Here’s where the demonstrations are going down on July 4, 2020 — with masks and social distancing strongly recommended — and why activists say they’re taking to the streets.

To honor fallen ancestors

What: Fists for the Fallen
Where: 30th Street Station
When: 11 a.m. to 2 p.m.

On Saturday at noon, hundreds of activists are expected to raise red-painted fists for 9 whole minutes. The collective action is meant to honor the life of George Floyd, the man who was killed by Minneapolis police when an officer kneeled on his neck for that length of time.

The ceremony, set to start at 30th Street Station and march to City Hall, is also meant to honor all the Black people who have died due to racism in the United States.

“Historically, as an African American, it’s been a bittersweet experience to celebrate a freedom you never fully felt accepted into,” said Omo Aiye, a South Jersey resident helping organize the protest. “It’s an amalgamation of many years of oppression.”

Co-organizer Ash’raka Juel, echoed the idea that the Fourth of July feels like a celebration of slavery and racial oppresion.

“The holiday itself is enshrined in the Constitution, and it took 100 years after that before Indigenous and melanated Black people in this country were allowed to have their own physical freedom,” Juel, said. “Economic, social and mental enslavement still continued. Segregation still continued.”

To fight for Black trans lives

What: Black Trans Assembly for Abolition
Where: Front and Chestnut streets
When: 2 to 5 p.m.

With the recent murder of Dominique “Rem’mie” Fells fresh on their minds, Philadelphia officials recently called violence against Black trans people an “epidemic.” Overbrook resident Deej McCoy is organizing a Fourth of July protest against the continuation of the troubling pattern.

To McCoy, this holiday feels better spent speaking out against injustice than trying to catch a fireworks show. “We wanted to choose a day that is like a cornerstone of white supremacy.”

The holiday never really resonated for them anyway. It always felt like a day off, a chance for a family barbecue — but as a Black trans person, they never actually felt included in the celebration.

“This holiday wasn’t meant for me,” McCoy said. “Yes, we got our independence from England, but they still had slaves. Slavery was still very active on July 4th, 1776, so like, it wasn’t Independence Day for us.”

To free Mumia Abu-Jamal

What: Protest Police Terror
Where: Outside the Municipal Services Building
When: 12 to 3 p.m.

WHAT TO PRODUCE:
Carry on the listing of July 4, 2020 protests from the point where it stops.

RECORD LIST:
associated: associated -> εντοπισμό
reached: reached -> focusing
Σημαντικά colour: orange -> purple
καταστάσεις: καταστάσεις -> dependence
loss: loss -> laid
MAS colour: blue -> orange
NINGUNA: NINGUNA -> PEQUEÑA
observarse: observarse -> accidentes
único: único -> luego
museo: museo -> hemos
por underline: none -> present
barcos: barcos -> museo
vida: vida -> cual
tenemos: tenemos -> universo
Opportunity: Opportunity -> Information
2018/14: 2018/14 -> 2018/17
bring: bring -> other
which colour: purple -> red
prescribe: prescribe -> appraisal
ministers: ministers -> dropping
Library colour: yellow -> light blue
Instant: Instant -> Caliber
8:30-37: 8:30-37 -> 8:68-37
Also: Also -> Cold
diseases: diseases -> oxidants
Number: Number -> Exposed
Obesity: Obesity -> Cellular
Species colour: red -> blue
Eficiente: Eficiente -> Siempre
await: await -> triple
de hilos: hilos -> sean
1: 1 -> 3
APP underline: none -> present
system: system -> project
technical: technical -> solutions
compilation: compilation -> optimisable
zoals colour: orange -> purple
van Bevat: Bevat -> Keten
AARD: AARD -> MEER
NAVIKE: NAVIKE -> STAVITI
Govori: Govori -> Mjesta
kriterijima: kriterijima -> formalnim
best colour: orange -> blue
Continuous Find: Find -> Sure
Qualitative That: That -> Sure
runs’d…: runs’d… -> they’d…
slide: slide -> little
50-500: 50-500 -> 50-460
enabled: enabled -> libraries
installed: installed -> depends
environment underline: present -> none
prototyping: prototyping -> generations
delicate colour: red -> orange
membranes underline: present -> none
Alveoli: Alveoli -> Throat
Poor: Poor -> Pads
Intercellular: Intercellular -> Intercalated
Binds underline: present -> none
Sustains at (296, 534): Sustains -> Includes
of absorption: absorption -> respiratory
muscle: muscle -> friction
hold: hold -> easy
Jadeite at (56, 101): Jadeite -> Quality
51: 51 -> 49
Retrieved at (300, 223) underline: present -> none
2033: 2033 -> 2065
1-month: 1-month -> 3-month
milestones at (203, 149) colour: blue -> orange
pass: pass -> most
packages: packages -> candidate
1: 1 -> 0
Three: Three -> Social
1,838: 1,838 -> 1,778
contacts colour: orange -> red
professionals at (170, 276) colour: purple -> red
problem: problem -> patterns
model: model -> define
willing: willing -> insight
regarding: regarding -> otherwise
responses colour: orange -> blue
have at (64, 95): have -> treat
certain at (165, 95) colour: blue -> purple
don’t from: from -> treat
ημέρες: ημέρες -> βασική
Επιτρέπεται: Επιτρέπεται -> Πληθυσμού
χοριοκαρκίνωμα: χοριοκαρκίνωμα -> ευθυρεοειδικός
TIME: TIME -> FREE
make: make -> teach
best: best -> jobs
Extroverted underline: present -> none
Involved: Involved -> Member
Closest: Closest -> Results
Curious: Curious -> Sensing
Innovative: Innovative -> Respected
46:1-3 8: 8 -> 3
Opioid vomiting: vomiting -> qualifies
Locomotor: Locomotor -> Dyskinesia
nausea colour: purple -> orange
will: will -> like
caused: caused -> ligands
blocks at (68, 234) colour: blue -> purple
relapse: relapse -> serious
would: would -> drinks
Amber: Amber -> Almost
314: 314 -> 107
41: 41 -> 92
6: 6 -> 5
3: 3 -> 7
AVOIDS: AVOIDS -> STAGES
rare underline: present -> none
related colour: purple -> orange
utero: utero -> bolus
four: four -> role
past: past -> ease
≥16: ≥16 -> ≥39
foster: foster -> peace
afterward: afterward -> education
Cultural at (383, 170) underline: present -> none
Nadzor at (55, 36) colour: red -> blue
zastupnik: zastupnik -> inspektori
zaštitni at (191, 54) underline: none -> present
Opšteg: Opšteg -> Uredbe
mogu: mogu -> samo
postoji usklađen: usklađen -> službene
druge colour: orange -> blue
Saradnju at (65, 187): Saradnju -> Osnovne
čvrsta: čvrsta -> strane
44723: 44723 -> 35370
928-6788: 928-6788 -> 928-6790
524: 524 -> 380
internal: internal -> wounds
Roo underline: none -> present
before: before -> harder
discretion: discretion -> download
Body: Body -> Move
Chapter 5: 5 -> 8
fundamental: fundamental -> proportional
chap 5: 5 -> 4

RESPONSE:
American independence isn’t what Pam Africa thinks about on the Fourth of July. Instead, she remembers Mumia Abu-Jamal’s first-degree murder conviction — which was handed down on July 3, 1982. For her, the holiday is filled with sorrow.

A leader in the MOVE activist group, Africa has been fighting for decades to overturn Abu-Jamal’s conviction on the grounds of prosecutorial misconduct.

The group has been protesting his imprisonment for years each Independence Day — and this year will be no different, with the action scheduled to take place in the plaza that until recently was home to a controversial statue of former Philly Mayor Frank Rizzo.

“On July Fourth you all want to go home and party,” Africa said. “Not without us crashing the party. No way in the world we’ll allow anything to go down in this city and not protest.”

To kick Trump out of office

What: Speak out! No Fascist USA — Trump/Pence Out Now!
Where: Dilworth Park
When: 6 to 9 p.m.

Sam Goldman’s definitely not celebrating America this year. An organizer with Refuse Fascism Philly, she helped plan an evening protest outside City Hall that has one ultimate goal: to overthrow President Donald Trump and VP Mike Pence.

In Goldman’s eyes, white supremacy will always exist as long as Trump is in office. That’s why she’ll spend the holiday fighting back.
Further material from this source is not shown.